▸ Prompt
Reproduce every line of the material below word for word.

▸ Input rows
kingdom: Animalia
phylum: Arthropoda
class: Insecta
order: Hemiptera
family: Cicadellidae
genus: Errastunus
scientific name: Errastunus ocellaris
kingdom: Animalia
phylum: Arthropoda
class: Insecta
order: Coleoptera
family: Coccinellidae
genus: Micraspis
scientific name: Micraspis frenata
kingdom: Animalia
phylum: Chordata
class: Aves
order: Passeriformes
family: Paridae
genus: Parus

▸ Answer
kingdom: Animalia
phylum: Arthropoda
class: Insecta
order: Hemiptera
family: Cicadellidae
genus: Errastunus
scientific name: Errastunus ocellaris
kingdom: Animalia
phylum: Arthropoda
class: Insecta
order: Coleoptera
family: Coccinellidae
genus: Micraspis
scientific name: Micraspis frenata
kingdom: Animalia
phylum: Chordata
class: Aves
order: Passeriformes
family: Paridae
genus: Parus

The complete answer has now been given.